Electronic structure properties and superconductivity of the $\beta$-pyrochlore Os oxides, $A$Os$_2$O$_6$ ($A$=alkali metal)

The recently discovered\footnote{T. Muramatsu {\it et al.} J. Phys. Soc. Jpn. {\bf 73}, 10 (2004).} family of superconducting $\beta$-pyrochlores {\it A}Os$_2$O$_6$ ($A$=alkali metal) represents a particularly interesting example of the interplay between superconductivity and orbital and crystal structure degrees of freedom. Indeed, the pyrochlore lattice formed by the Os-O staggered chains appears to lead to very high Sommerfeld coefficients, increasing of $T_c$ under positive pressure, and other intriguing properties. We present results of a first-principles study of the electronic structure and superconducting properties of these materials ($A$=Na, K, Rb, and Cs) using the highly precise full-potential linearized augmented plane wave (FLAPW) method.\footnote{Wimmer, Krakauer, Weinert, Freeman, Phys. Rev. B {\bf 24}, 864 (1981).} We show that the observed increase of $T_c$ with decreasing mass of $A$ as well as under positive hydrostatic pressure can both be well understood within a conventional phonon-mediated pairing picture.
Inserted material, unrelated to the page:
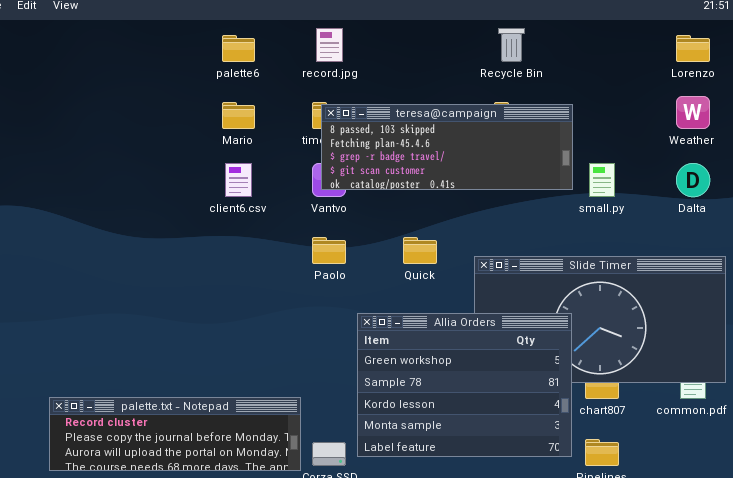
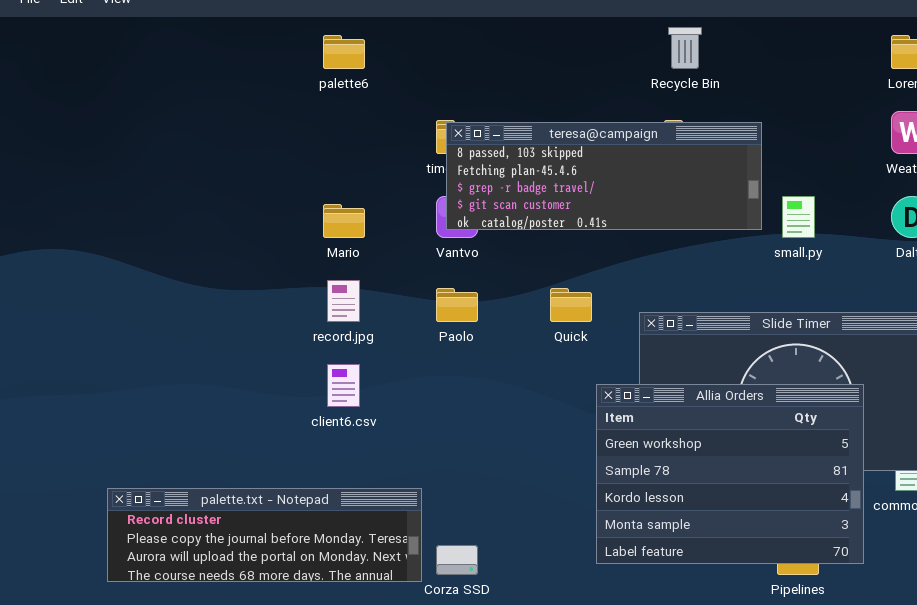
record.jpg: [316,28,343,62] -> [327,280,360,322], moved
Mario: [222,102,255,129] -> [323,204,365,238], moved
client6.csv: [225,163,252,197] -> [327,364,360,407], moved
Allia Orders: [357,313,572,457] -> [596,384,864,564], moved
Furthermore, the density of states at $E_F$ depends critically on spin-orbit coupling, due to a van Hove singularity near $E_F$, with a direct effect on $T_c$; the Fermi surface shows strong nesting, which is reflected in the dynamic susceptibility and thus indicates that spin fluctuations may play an important role in these materials.